Work to complete:
If a picture appears, leave it out, and reproduce exactly the lines from the start of the listing below through the one bearing "position:relative;".

Available data:
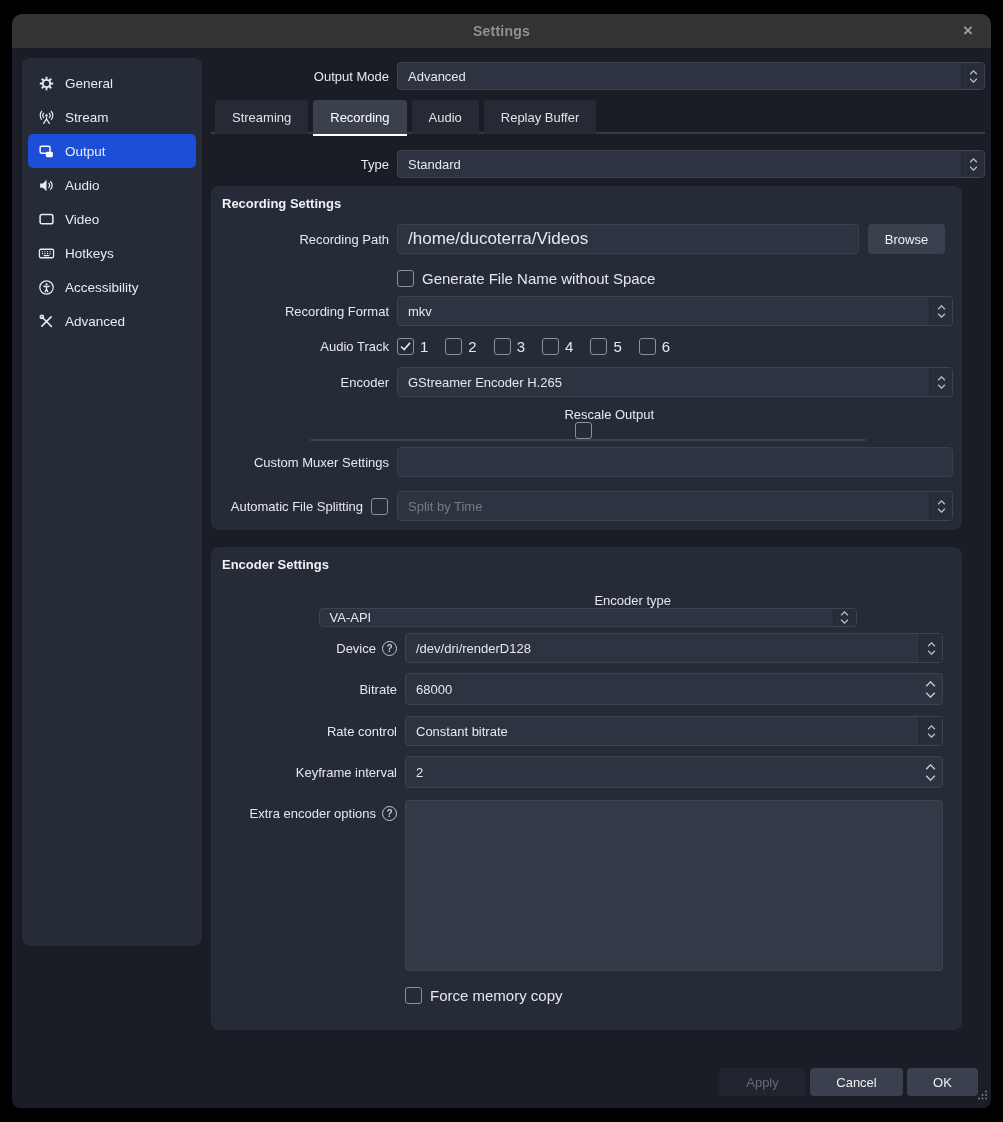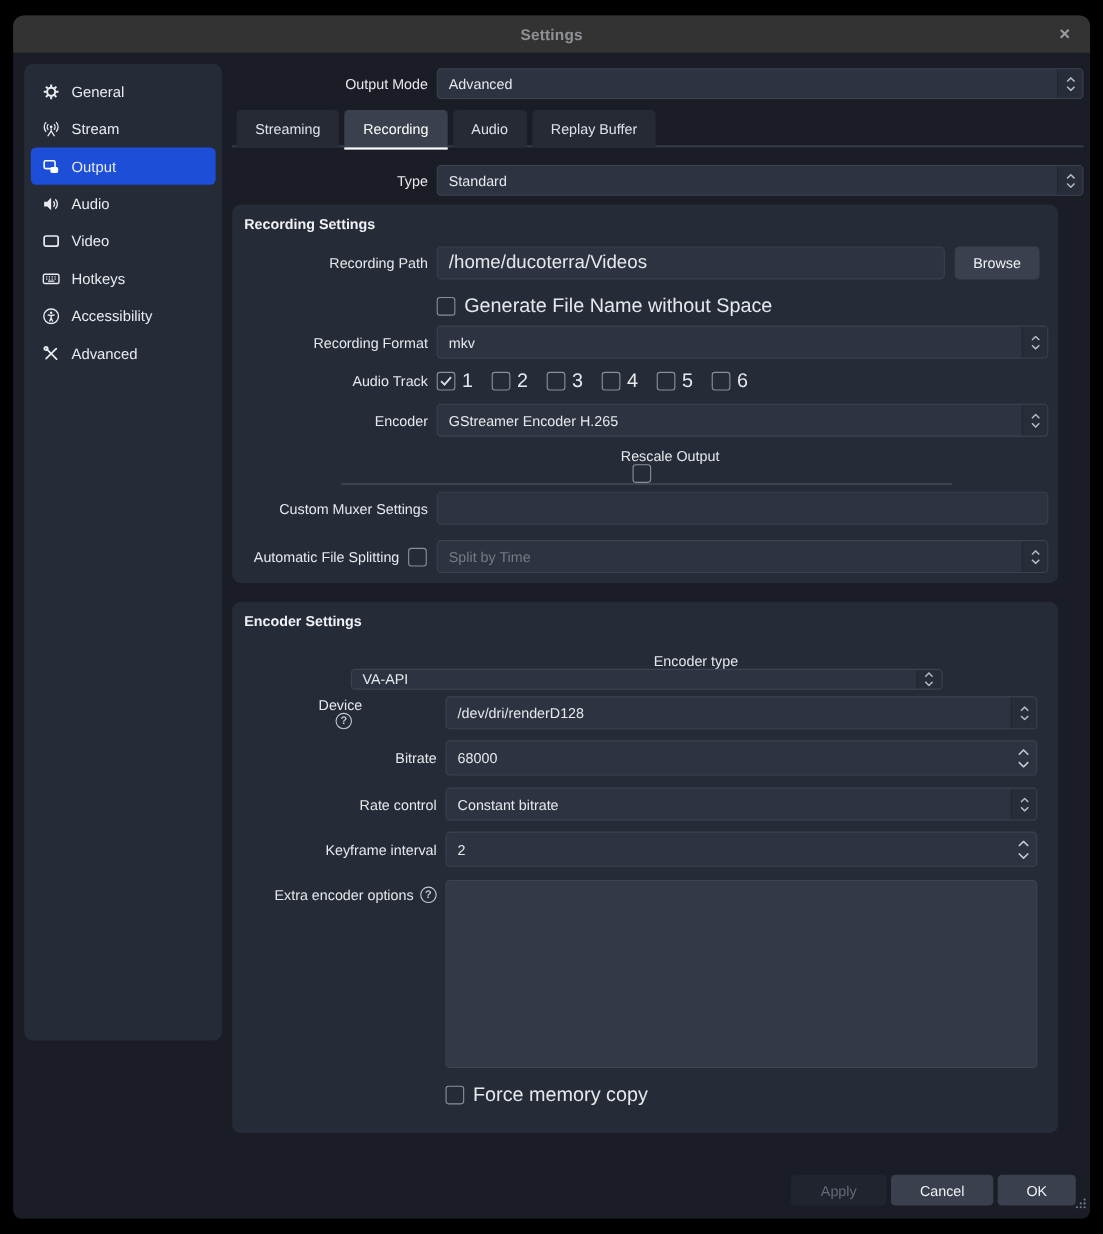--- a/index.html
+++ b/index.html
@@ -72,21 +72,21 @@
     outline:none; font-family:"Liberation Sans", sans-serif;
   }
   
   .checkbox {
     width:17px; height:17px; border:1.5px solid #8b909b; border-radius:3px;
     display:inline-flex; align-items:center; justify-content:center; box-sizing:border-box;
     flex:0 0 17px; background:transparent;
   }
   .checkbox svg { visibility:hidden; }
   .checkbox.checked svg { visibility:visible; }
-  .cb-label { font-size:18px; color:#e6e8ec; margin-left:8px; }
+  .cb-label { font-size:15px; color:#e6e8ec; margin-left:8px; }
   
   .tabs {
     position:absolute; left:199px; top:86px; width:774px; height:34px;
     display:flex; padding-left:4px; box-sizing:border-box;
     border-bottom:2px solid #343a46;
   }
   .tab {
     height:34px; padding:0 17px; margin-right:5px; display:flex; align-items:center;
     background:#262a35; border-radius:4px 4px 0 0; font-size:13px; color:#dfe1e6;
     position:relative;
@@ -429,21 +429,21 @@
               <path d="M1 5L5 1L9 5" fill="none" stroke="#b8bcc4" stroke-width="1.6"></path>
             </svg>
           <svg viewBox="0 0 10 6" width="9" height="5">
               <path d="M1 1L5 5L9 1" fill="none" stroke="#b8bcc4" stroke-width="1.6"></path>
             </svg>
         </span>
       </div>
     </div>
 
     <div class="frow" style="top:86px; height:30px;">
-      <span class="lbl flabel" style="display:flex; align-items:center; justify-content:flex-end;flex-direction:column;">
+      <span class="lbl flabel" style="display:flex; align-items:center; justify-content:flex-end;">
         <span>Device</span>
         <span class="help">?</span>
       </span>
       <div class="combo h30 fctrl">
         <span class="ctext">/dev/dri/renderD128</span>
         <span class="carea">
           <svg viewBox="0 0 10 6" width="9" height="5">
               <path d="M1 5L5 1L9 5" fill="none" stroke="#b8bcc4" stroke-width="1.6"></path>
             </svg>
           <svg viewBox="0 0 10 6" width="9" height="5">

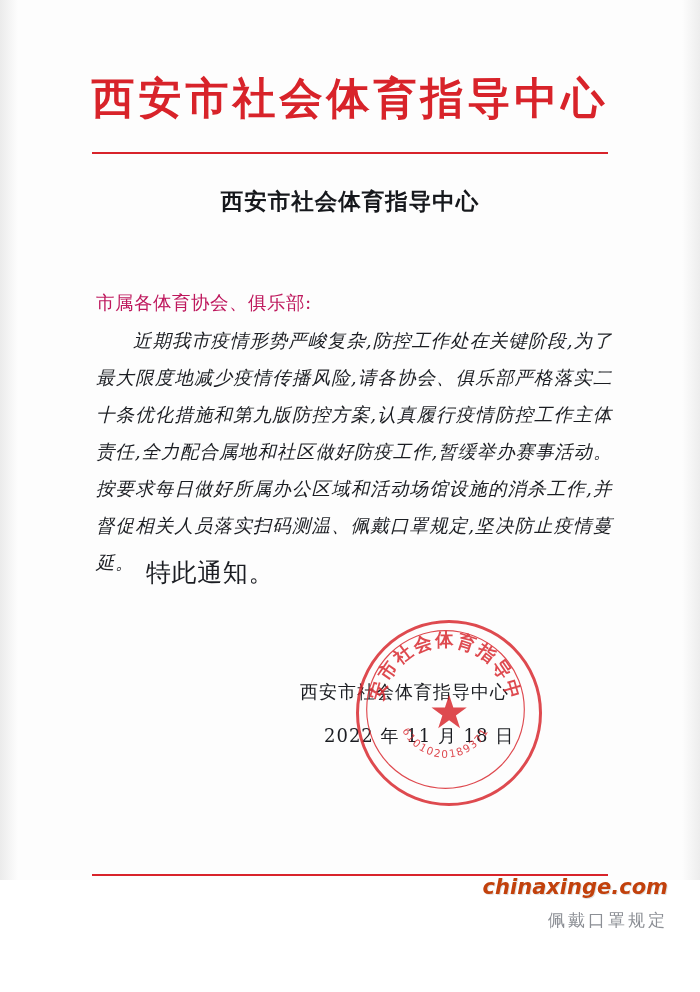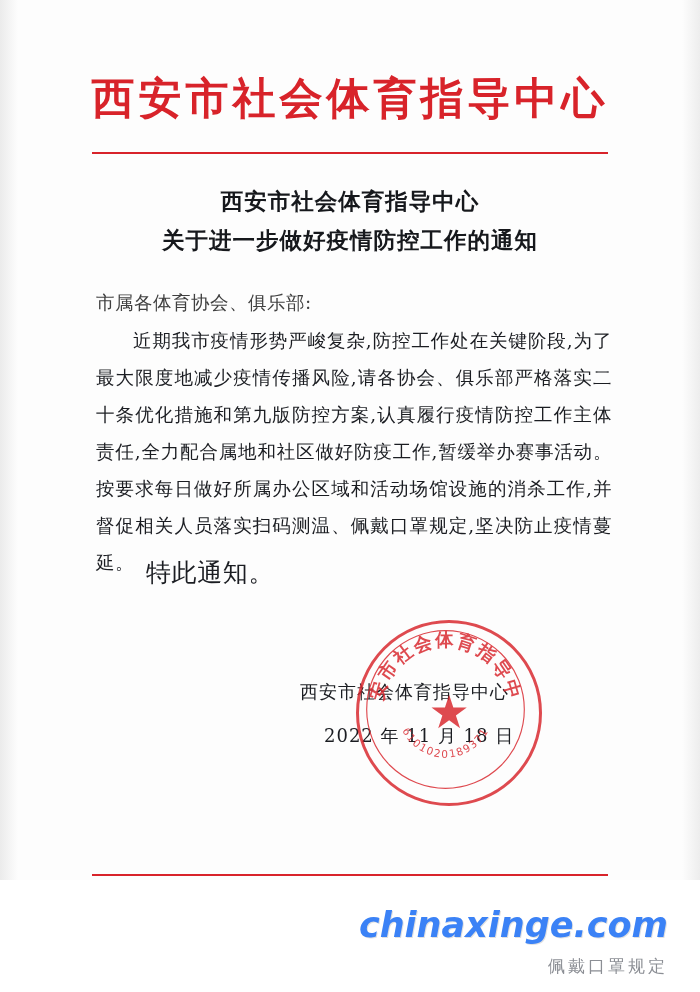--- a/index.html
+++ b/index.html
@@ -81,37 +81,38 @@
     color: #16181c;
     letter-spacing: 1px;
   }
 
   .salutation {
     position: absolute;
     left: 96px;
     top: 290px;
     font-family: "DejaVu Serif", "Liberation Serif", serif;
     font-size: 18.5px;
-    color: #404040;
+    color: #be185d;
     letter-spacing: 0.5px;
   }
 
   .body-text {
     position: absolute;
     left: 96px;
     width: 516px;
     top: 322px;
     font-family: "DejaVu Serif", "Liberation Serif", serif;
     font-size: 18.5px;
     line-height: 2.0;
     color: #1b1d22;
     text-align: justify;
     text-justify: inter-character;
     text-indent: 2em;
     letter-spacing: 0.6px;
+    font-style: italic;
   }
 
   .closing {
     position: absolute;
     left: 96px;
     width: 516px;
     top: 548px;
     font-family: "DejaVu Serif", "Liberation Serif", serif;
     font-size: 25px;
     line-height: 2.0;
@@ -174,26 +175,25 @@
   .watermark {
     position: absolute;
     right: 32px;
     top: 876px;
     text-align: right;
   }
   .watermark-main {
     font-family: "DejaVu Sans", "Liberation Sans", sans-serif;
     font-weight: bold;
     font-style: italic;
-    font-size: 35px;
-    color: #3b82f6;
+    font-size: 21px;
+    color: #c2410c;
     letter-spacing: 0px;
     line-height: 1.1;
     text-shadow: 1px 1px 0 rgba(0,0,0,0.12);
-    margin-top: 30px;
   }
   .watermark-sub {
     margin-top: 10px;
     font-family: "DejaVu Sans", "Liberation Sans", sans-serif;
     font-size: 17px;
     color: #8c8f95;
     letter-spacing: 3px;
   }
 </style>
 </head>
@@ -202,21 +202,20 @@
 <div class="page">
 
   <div class="letterhead">
     <div class="letterhead-title">西安市社会体育指导中心</div>
   </div>
 
   <div class="header-rule"></div>
 
   <div class="doc-title">
     <div>西安市社会体育指导中心</div>
-    <div>关于进一步做好疫情防控工作的通知</div>
   </div>
 
   <div class="salutation">市属各体育协会、俱乐部:</div>
 
   <div class="body-text">近期我市疫情形势严峻复杂,防控工作处在关键阶段,为了最大限度地减少疫情传播风险,请各协会、俱乐部严格落实二十条优化措施和第九版防控方案,认真履行疫情防控工作主体责任,全力配合属地和社区做好防疫工作,暂缓举办赛事活动。按要求每日做好所属办公区域和活动场馆设施的消杀工作,并督促相关人员落实扫码测温、佩戴口罩规定,坚决防止疫情蔓延。</div>
 
   <div class="closing">特此通知。</div>
 
   <div class="sign-block">
     <div class="sign-org">西安市社会体育指导中心</div>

Final answer:
--- a/index.html
+++ b/index.html
@@ -72,21 +72,21 @@
     outline:none; font-family:"Liberation Sans", sans-serif;
   }
   
   .checkbox {
     width:17px; height:17px; border:1.5px solid #8b909b; border-radius:3px;
     display:inline-flex; align-items:center; justify-content:center; box-sizing:border-box;
     flex:0 0 17px; background:transparent;
   }
   .checkbox svg { visibility:hidden; }
   .checkbox.checked svg { visibility:visible; }
-  .cb-label { font-size:18px; color:#e6e8ec; margin-left:8px; }
+  .cb-label { font-size:15px; color:#e6e8ec; margin-left:8px; }
   
   .tabs {
     position:absolute; left:199px; top:86px; width:774px; height:34px;
     display:flex; padding-left:4px; box-sizing:border-box;
     border-bottom:2px solid #343a46;
   }
   .tab {
     height:34px; padding:0 17px; margin-right:5px; display:flex; align-items:center;
     background:#262a35; border-radius:4px 4px 0 0; font-size:13px; color:#dfe1e6;
     position:relative;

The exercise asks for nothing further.